Nun habe ich aber ok und weiter gedrückt und irgendwas ist passiert. Den als ich nach dem beenden der Installation das Spiel startete kam wieder das alte Problem mit dem Bluescreen. Ich wollte Systemwiederherstellung nutzten, doch leider ist kein Punkt erstellt worden auf das ich zurück setzten kann.

Was kann ich den nun machen?


----------



## wuselsurfer (7. Januar 2018)

Also bei der Masse von Informationen traut man sich gar nicht zu helfen.

Wie heißen denn die Teile des PCs und um welches Spiel handelt es sich?


----------



## ozhan (7. Januar 2018)

Welche Teile? Also ich habe Windows 10 Pro 64Bit installiert, Hab die MSI GeForce GTX 980 Ti 6GB, 64GB Ram von G.Skill und das Goodlike Gaming Board von MSI.

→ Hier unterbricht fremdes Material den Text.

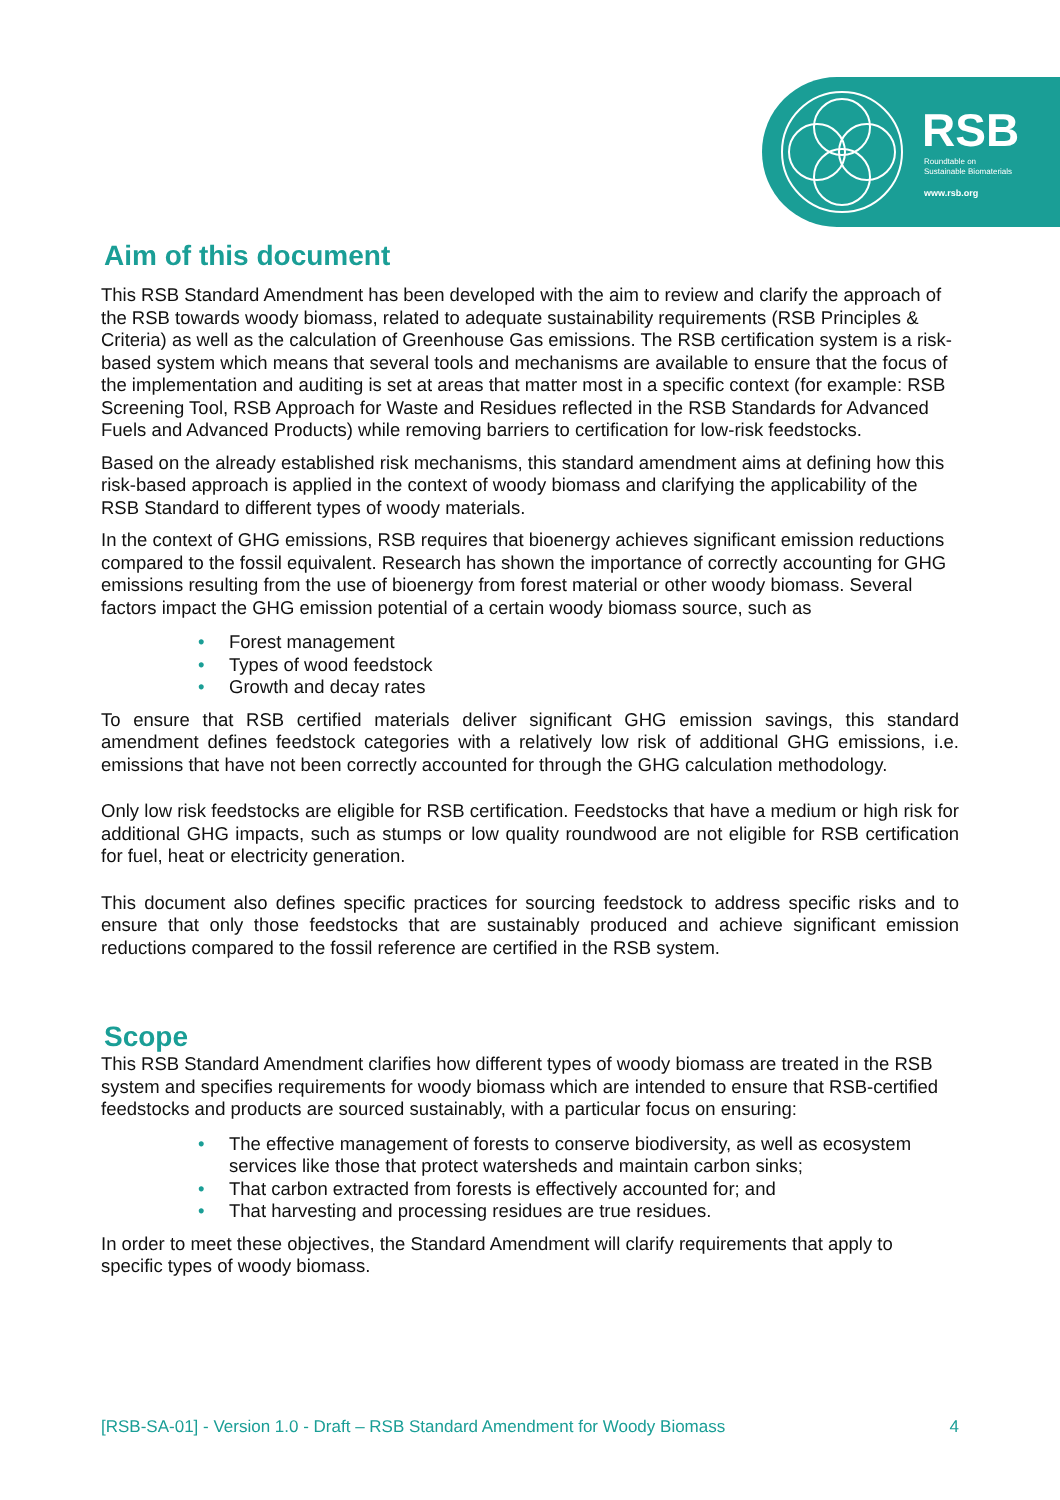RSB
Roundtable on
Sustainable Biomaterials
www.rsb.org
Aim of this document
This RSB Standard Amendment has been developed with the aim to review and clarify the approach of the RSB towards woody biomass, related to adequate sustainability requirements (RSB Principles & Criteria) as well as the calculation of Greenhouse Gas emissions. The RSB certification system is a risk-based system which means that several tools and mechanisms are available to ensure that the focus of the implementation and auditing is set at areas that matter most in a specific context (for example: RSB Screening Tool, RSB Approach for Waste and Residues reflected in the RSB Standards for Advanced Fuels and Advanced Products) while removing barriers to certification for low-risk feedstocks.
Based on the already established risk mechanisms, this standard amendment aims at defining how this risk-based approach is applied in the context of woody biomass and clarifying the applicability of the RSB Standard to different types of woody materials.
In the context of GHG emissions, RSB requires that bioenergy achieves significant emission reductions compared to the fossil equivalent. Research has shown the importance of correctly accounting for GHG emissions resulting from the use of bioenergy from forest material or other woody biomass. Several factors impact the GHG emission potential of a certain woody biomass source, such as
• Forest management
• Types of wood feedstock
• Growth and decay rates
To ensure that RSB certified materials deliver significant GHG emission savings, this standard amendment defines feedstock categories with a relatively low risk of additional GHG emissions, i.e. emissions that have not been correctly accounted for through the GHG calculation methodology.
Only low risk feedstocks are eligible for RSB certification. Feedstocks that have a medium or high risk for additional GHG impacts, such as stumps or low quality roundwood are not eligible for RSB certification for fuel, heat or electricity generation.
This document also defines specific practices for sourcing feedstock to address specific risks and to ensure that only those feedstocks that are sustainably produced and achieve significant emission reductions compared to the fossil reference are certified in the RSB system.
Scope
This RSB Standard Amendment clarifies how different types of woody biomass are treated in the RSB system and specifies requirements for woody biomass which are intended to ensure that RSB-certified feedstocks and products are sourced sustainably, with a particular focus on ensuring:
• The effective management of forests to conserve biodiversity, as well as ecosystem services like those that protect watersheds and maintain carbon sinks;
• That carbon extracted from forests is effectively accounted for; and
• That harvesting and processing residues are true residues.
In order to meet these objectives, the Standard Amendment will clarify requirements that apply to specific types of woody biomass.
[RSB-SA-01] - Version 1.0 - Draft – RSB Standard Amendment for Woody Biomass 4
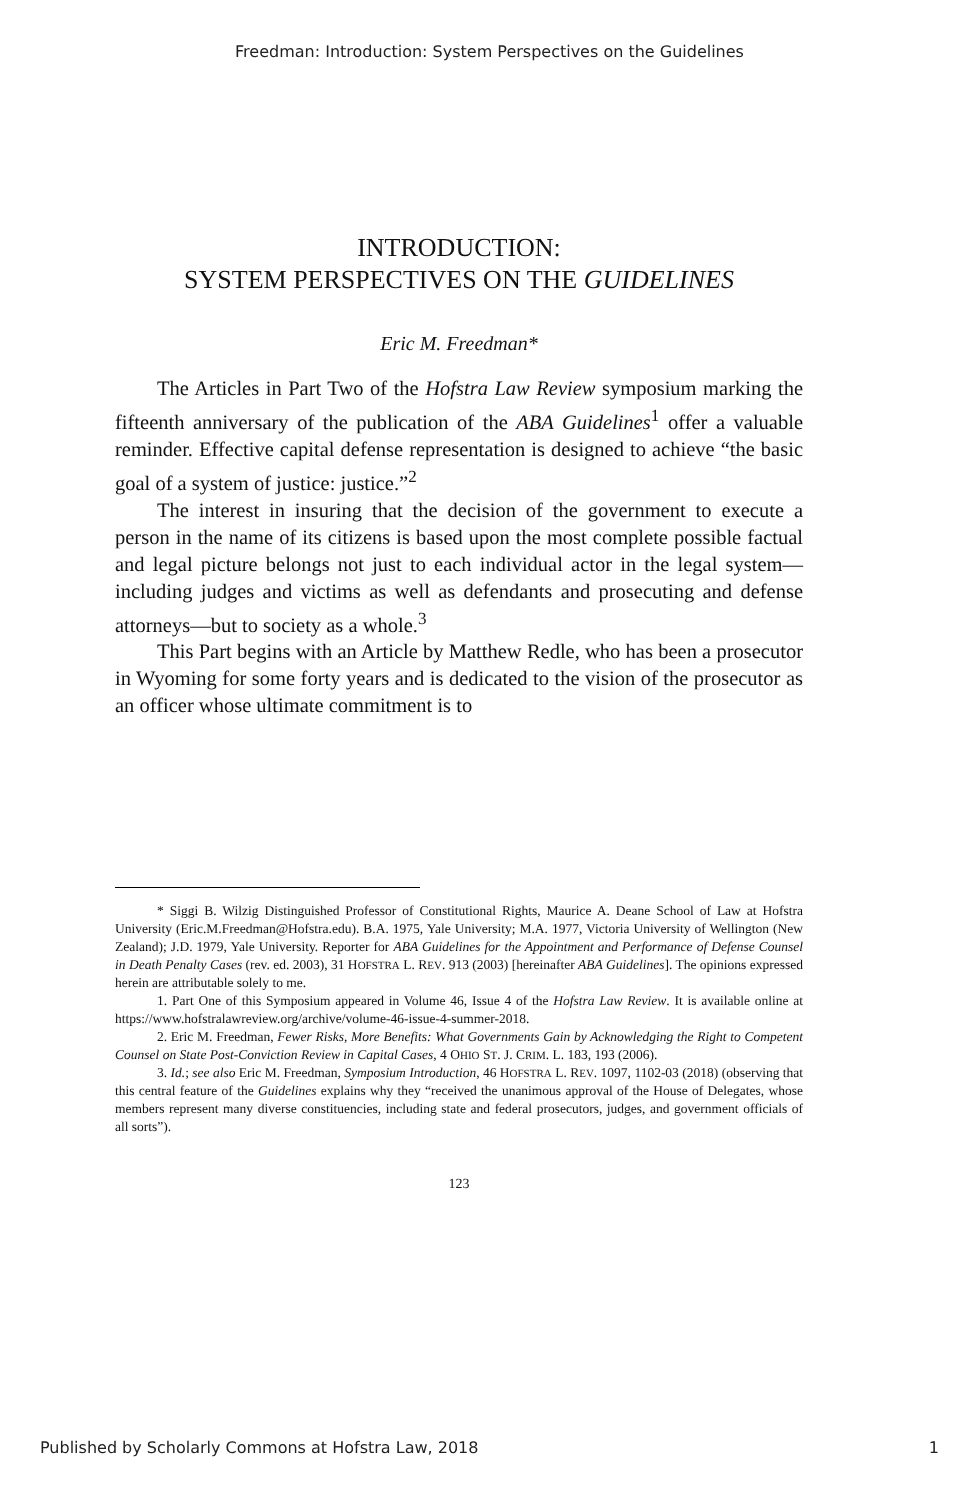Freedman: Introduction: System Perspectives on the Guidelines
INTRODUCTION:
SYSTEM PERSPECTIVES ON THE GUIDELINES
Eric M. Freedman*
The Articles in Part Two of the Hofstra Law Review symposium marking the fifteenth anniversary of the publication of the ABA Guidelines<sup>1</sup> offer a valuable reminder. Effective capital defense representation is designed to achieve “the basic goal of a system of justice: justice.”<sup>2</sup>
The interest in insuring that the decision of the government to execute a person in the name of its citizens is based upon the most complete possible factual and legal picture belongs not just to each individual actor in the legal system—including judges and victims as well as defendants and prosecuting and defense attorneys—but to society as a whole.<sup>3</sup>
This Part begins with an Article by Matthew Redle, who has been a prosecutor in Wyoming for some forty years and is dedicated to the vision of the prosecutor as an officer whose ultimate commitment is to
* Siggi B. Wilzig Distinguished Professor of Constitutional Rights, Maurice A. Deane School of Law at Hofstra University (Eric.M.Freedman@Hofstra.edu). B.A. 1975, Yale University; M.A. 1977, Victoria University of Wellington (New Zealand); J.D. 1979, Yale University. Reporter for ABA Guidelines for the Appointment and Performance of Defense Counsel in Death Penalty Cases (rev. ed. 2003), 31 HOFSTRA L. REV. 913 (2003) [hereinafter ABA Guidelines]. The opinions expressed herein are attributable solely to me.
1. Part One of this Symposium appeared in Volume 46, Issue 4 of the Hofstra Law Review. It is available online at https://www.hofstralawreview.org/archive/volume-46-issue-4-summer-2018.
2. Eric M. Freedman, Fewer Risks, More Benefits: What Governments Gain by Acknowledging the Right to Competent Counsel on State Post-Conviction Review in Capital Cases, 4 OHIO ST. J. CRIM. L. 183, 193 (2006).
3. Id.; see also Eric M. Freedman, Symposium Introduction, 46 HOFSTRA L. REV. 1097, 1102-03 (2018) (observing that this central feature of the Guidelines explains why they “received the unanimous approval of the House of Delegates, whose members represent many diverse constituencies, including state and federal prosecutors, judges, and government officials of all sorts”).
123
Published by Scholarly Commons at Hofstra Law, 2018 1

Das spiel war Nier Automata.


----------



## wuselsurfer (7. Januar 2018)

Den DirectX Web-Installer gibt es hier: 
Download DirectX-Endbenutzer-Runtimes  Web Installer from Official Microsoft Download Center.


----------



## ozhan (7. Januar 2018)

Der Link führt zu einer Uralten Version von 2011, Directx 9. ich bräuchte doch 12


----------



## Gimmick (7. Januar 2018)

ozhan schrieb:


> Der Link führt zu einer Uralten Version von 2011, Directx 9. ich bräuchte doch 12



Das gibt es nicht. 

Windows 10 DirectX 12 - Microsoft Community

Kannst hier mal schauen, insb. Method 3 könnte passen. Ist in dem weiterführenden Link auch für Win10 beschrieben.


----------



## wuselsurfer (7. Januar 2018)

ozhan schrieb:


> Der Link führt zu einer Uralten Version von 2011, Directx 9.


Nö.
Bei mir führ es zum Download von Directx 12.

Ansonsten könnte man sfc /scannow im Editorfenster als Administartor ausführen oder das Windows Update anwerfen.


----------



## ozhan (7. Januar 2018)

wuselsurfer schrieb:


> Nö.
> Bei mir führ es zum Download von Directx 12.


Also bei mir leider nicht 


			Dieser Inhalt steht nur eingeloggten Mitgliedern zur Verfügung.
        



Gesendet von meinem SM-N950F mit Tapatalk


----------



## wuselsurfer (7. Januar 2018)

ozhan schrieb:


> Also bei mir leider nicht https://uploads.tapatalk-cdn.com/20180107/718b659e8d4ecf51a5110ca8c83b6168.jpg
> 
> Gesendet von meinem SM-N950F mit Tapatalk


Versuchst Du das mit Deinem Handy?


----------



## ozhan (7. Januar 2018)

wuselsurfer schrieb:


> Versuchst Du das mit Deinem Handy?


Nein. Natürlich am PC. Am Handy nur wegen dem Screenshot aber ist die selbe Version 

Gesendet von meinem SM-N950F mit Tapatalk


----------



## wuselsurfer (7. Januar 2018)

ozhan schrieb:


> Nein. Natürlich am PC. Am Handy nur wegen dem Screenshot aber ist die selbe Version


Verstehe ich nicht.
Läuft der PC denn fehlerfrei soweit?

Ansonsten würde ich Windows neu installieren.


----------



## ozhan (7. Januar 2018)

wuselsurfer schrieb:


> Verstehe ich nicht.
> Läuft der PC denn fehlerfrei soweit?
> 
> Ansonsten würde ich Windows neu installieren.


Sonst läuft er sauber. Sind aber echt ne Menge Arbeit wenn ich neu installieren. Kannst du die Version 12 runter laden und mir senden?

Gesendet von meinem SM-N950F mit Tapatalk


----------



## wuselsurfer (7. Januar 2018)

ozhan schrieb:


> Sonst läuft er sauber. Sind aber echt ne Menge Arbeit wenn ich neu installieren. Kannst du die Version 12 runter laden und mir senden?


Nein. 
Directx 12 gibt es nicht als Einzeldownload.

Laß halt die Updates laufen.


----------